▶ _Source document_
========================================================================
- Born: United States
- Education: BA in Linguistics, MA in Sports Psychology, PsyD in Clinical Psychology
- Alma mater: John F. Kennedy University, University of California, Santa Cruz
- Children: 3
- Writing career
- Language: English
- Years active: 2014-now
- Genre: young adult fiction
- Notable works: Charm & Strange, Delicate Monsters, Complicit
- Notable awards: William C. Morris Award 2014, Northern California Book Award 2016
- Website: stephaniekuehn.com

= Stephanie Kuehn =

American author of young adult fiction

Stephanie Kuehn is an American author of young adult fiction, best known for her William C. Morris Award-winning debut novel Charm & Strange, Delicate Monsters, and Complicit. Her novels often explore themes of mental illness and psychology.

== Personal life ==
Kuehn wanted to be a filmmaker as a teen and grew up in Berkeley, California. She grew up reading books by V.C. Andrews and Peter Straub.
========================================================================
▶ _About this exercise_
Can you continue the article on Stephanie Kuehn, starting right after its last sentence?
========================================================================
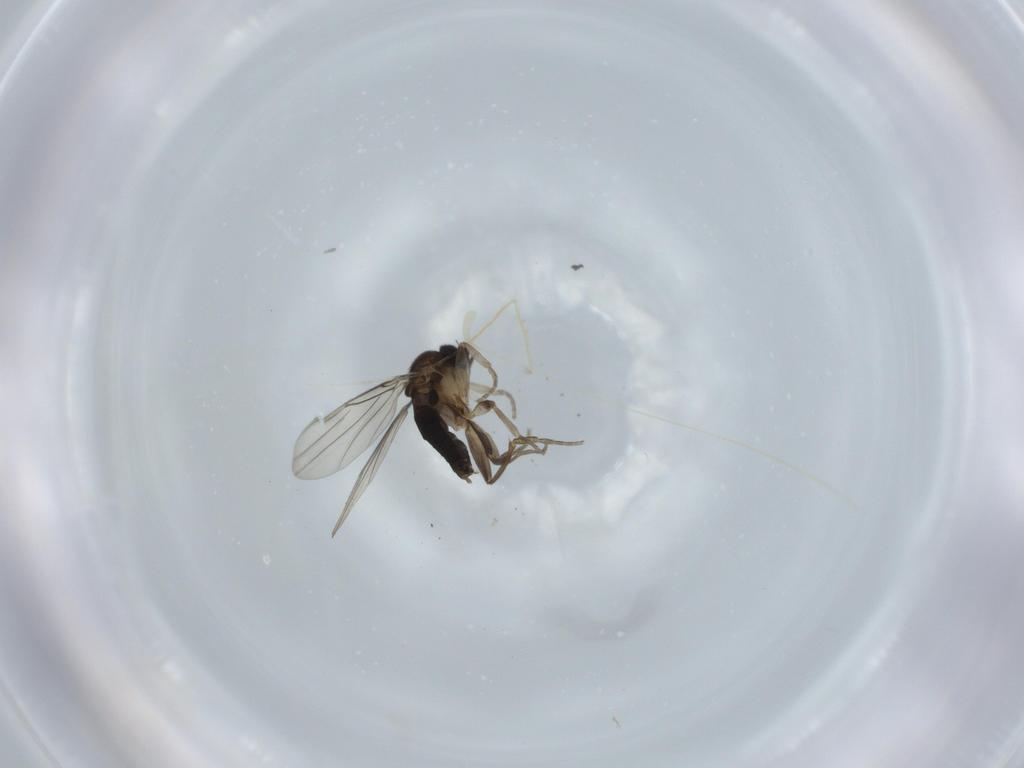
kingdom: Animalia
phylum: Arthropoda
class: Insecta
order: Diptera
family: Phoridae
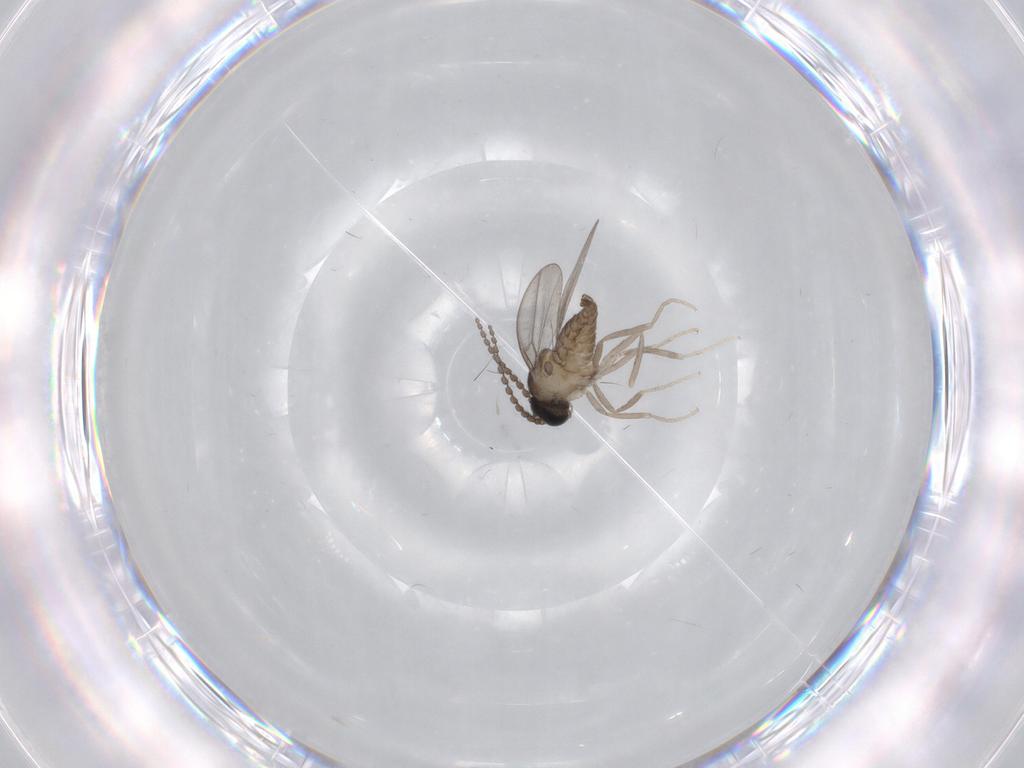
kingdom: Animalia
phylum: Arthropoda
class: Insecta
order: Diptera
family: Cecidomyiidae
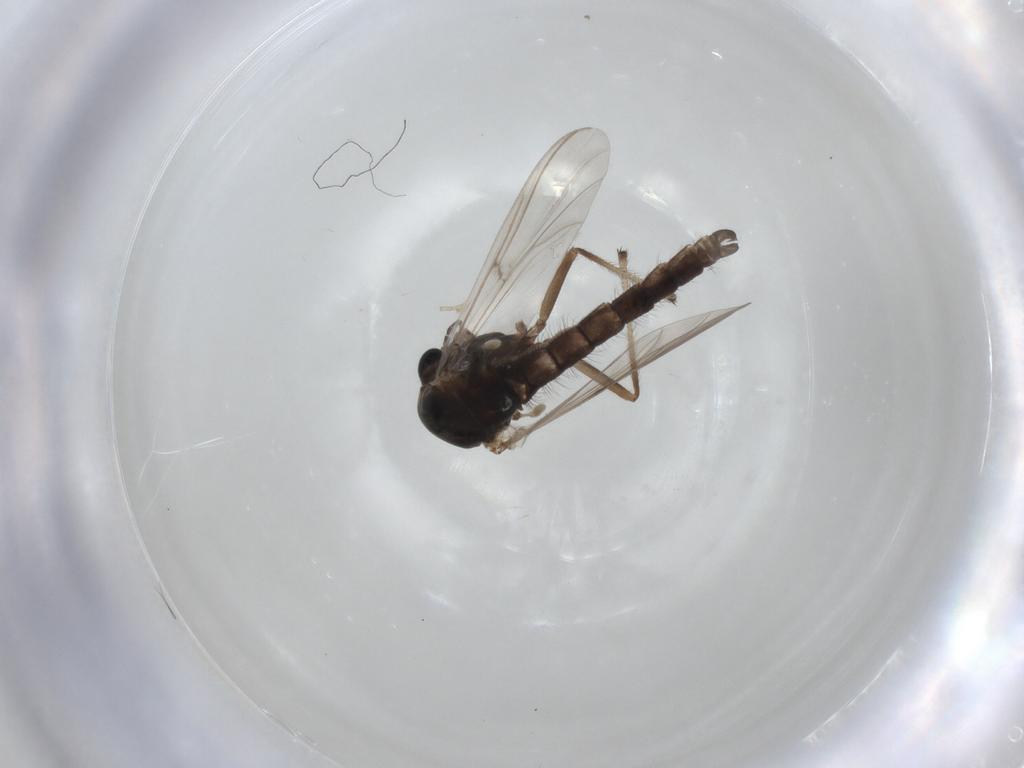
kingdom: Animalia
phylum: Arthropoda
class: Insecta
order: Diptera
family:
========================================================================
▶ _Reply to the task_
Kuehn attended John F. Kennedy University and the University of California, Santa Cruz. She has a bachelor's degree in linguistics, a master's degree in sports psychology, and a doctorate in clinical psychology.

Her background as a psychologist is one of the reasons why many of her novels have narrators who are dealing with mental health issues.

She currently lives in Northern California with her husband and three children.

== Selected works ==
Her debut young adult novel, Charm & Strange, was published by St. Martin's Griffin in 2014 and tells the story of a teenage athlete who believes he might be a werewolf. Charm & Strange won the William C. Morris Award in 2014 and was nominated for a Carnegie Medal in 2014.

Delicate Monsters, her sophomore novel, about the intersecting lives of three troubled teenagers, was published in 2015 by St. Martin's Griffin. It won the Northern California Book Award in the category Children's Fiction for Older Readers in 2016.

Her third novel, Complicit, about a teen dealing with the aftermath of his sister burning down a barn and being sentenced to juvenile detention, was published by St. Martin's Griffin in 2016. Complicit was also on Booklist's 2014 Top 10 Crime Fiction for Youth, the 2015 Reading List of the Texas Library Association, YALSA's 2015 Top Ten Best Fiction for Young Adults list, and YALSA's 2017 Popular Paperbacks for Young Adults list. Complicit was also nominated for a Kentucky Bluegrass Award in 2016 and a Rhode Island Teen Book Award in 2016.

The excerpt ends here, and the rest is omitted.